For the explain_level >= 1 the coefficents of the Linear model are saved in the Markdown report. The example of cofficents is presented below.

feature Learner_1
capital-gain 2.28219
education-num 0.843846
age 0.468591
sex 0.468299
hours-per-week 0.369091
capital-loss 0.279562
race 0.104163
education 0.0546121
fnlwgt 0.0545988
native-country 0.0173909
occupation -0.00958272
workclass -0.102386
relationship -0.154081
marital-status -0.358737
intercept -1.51172

Features Importance

The features importance is computed with permutation-based method (using scikit-learn permutation_importance). The features importance can be computed to any algorithm (except of course Baseline, which doesnt use import features at all). The importance is presented in the plot (top-25 importance features) and saved to the file learner_*_importance.csv for all features. It needs explain_level >= 1.

Permutation Importance

SHAP plots

The SHAP explanations are computed if explain_level = 2. To compute SHAP explanations the shap package is used.
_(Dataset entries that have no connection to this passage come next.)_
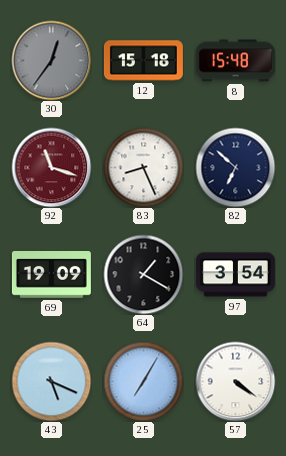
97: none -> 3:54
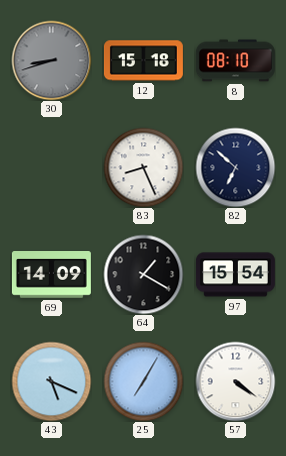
30: 12:36 -> 8:42
8: 15:48 -> 08:10
92: 11:18 -> none
69: 19:09 -> 14:09
97: 3:54 -> 15:54
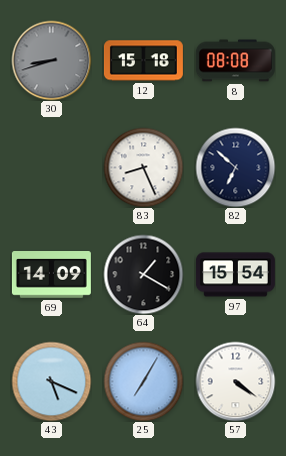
8: 08:10 -> 08:08
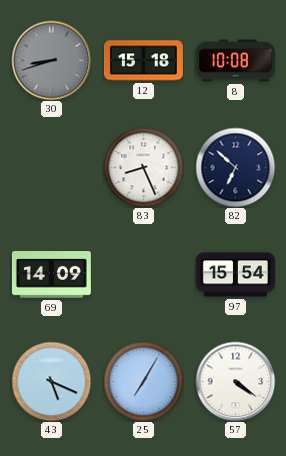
8: 08:08 -> 10:08
64: 1:20 -> none
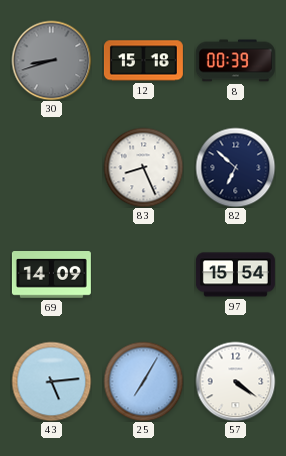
8: 10:08 -> 00:39
43: 5:19 -> 5:14
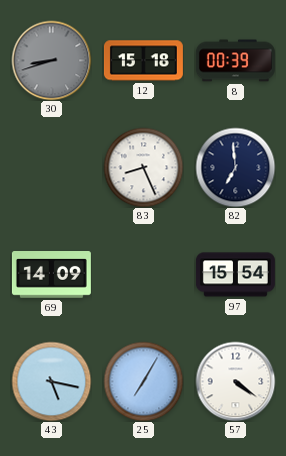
82: 6:52 -> 6:59
43: 5:14 -> 5:17
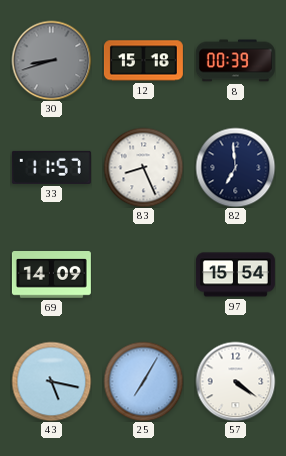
33: none -> 11:57
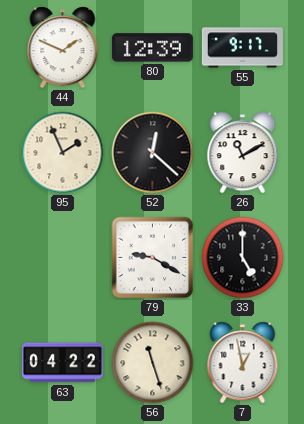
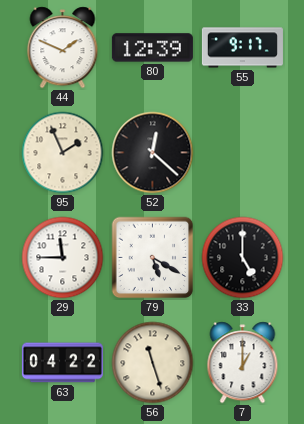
26: 11:10 -> none
29: none -> 11:45
79: 9:20 -> 5:20
7: 12:58 -> 1:00
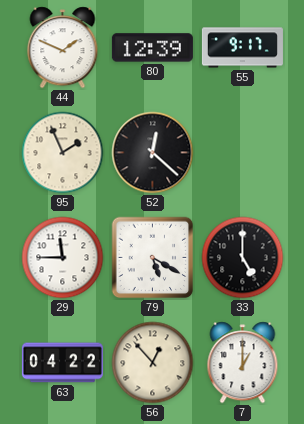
56: 11:27 -> 12:53
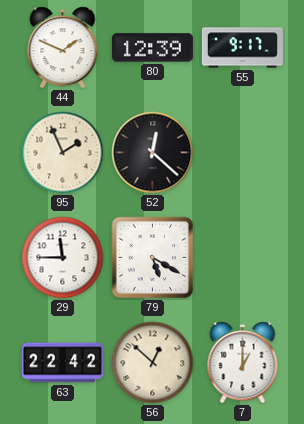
33: 5:00 -> none
63: 04:22 -> 22:42
56: 12:53 -> 12:52
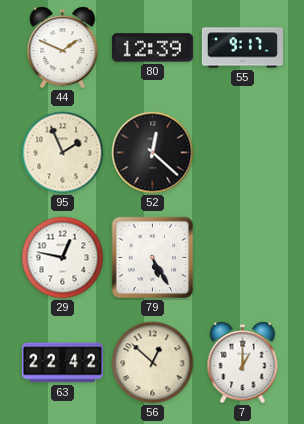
29: 11:45 -> 12:47
79: 5:20 -> 5:25
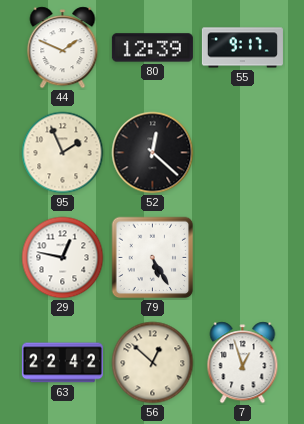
7: 1:00 -> 12:57
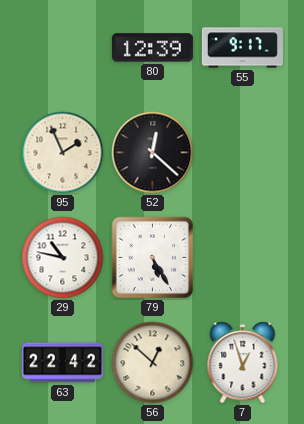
44: 1:49 -> none
29: 12:47 -> 10:47
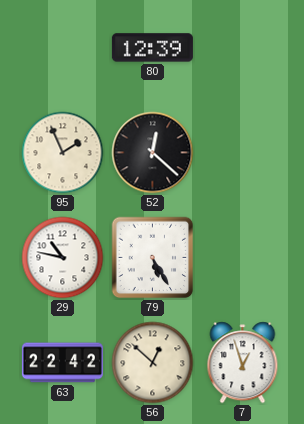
55: 9:17 -> none
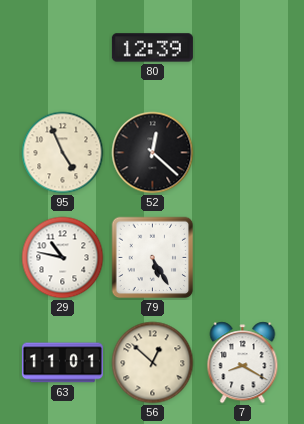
95: 1:56 -> 4:56
63: 22:42 -> 11:01
7: 12:57 -> 8:20
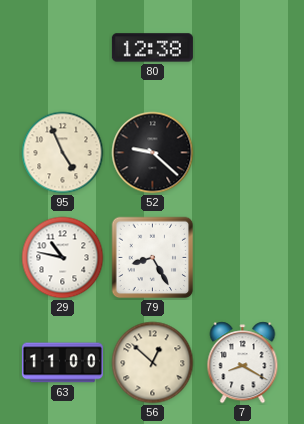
80: 12:39 -> 12:38
52: 12:22 -> 9:22
79: 5:25 -> 8:25
63: 11:01 -> 11:00
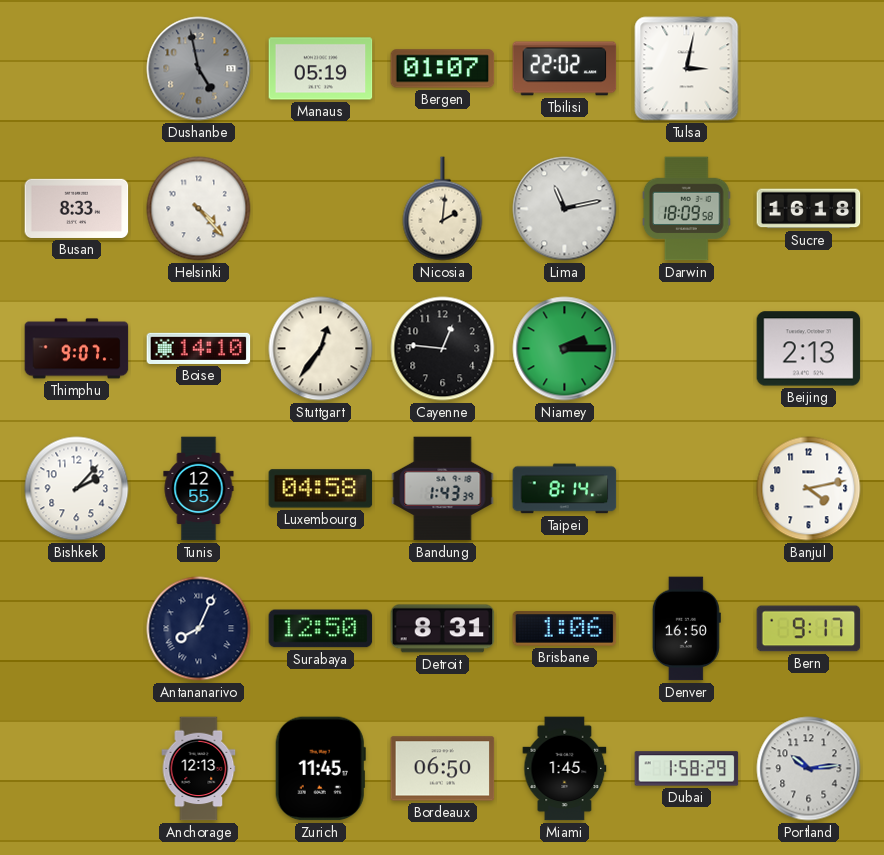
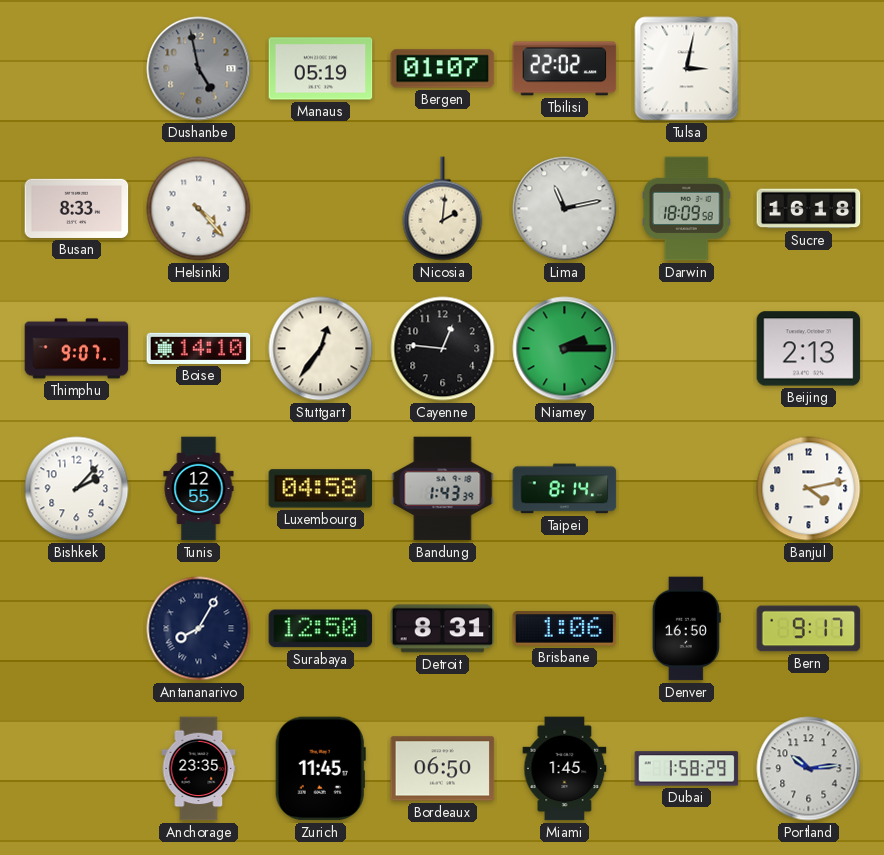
Antananarivo: 8:04 -> 8:05
Anchorage: 12:13 -> 23:35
The SHAP explanations are not available for Baseline, Neural Network, CatBoost.

SHAP importance

The SHAP importance example:

SHAP importance

SHAP dependence plots

The SHAP dependence plots example:

SHAP dependence plots

SHAP decision plots

For SHAP decisions plots there are created the top-10 worst and best predictions.

The SHAP decision plots example for the best predictions:

SHAP best decision plots

The SHAP decision plots example for the worst predictions:

SHAP best decision plots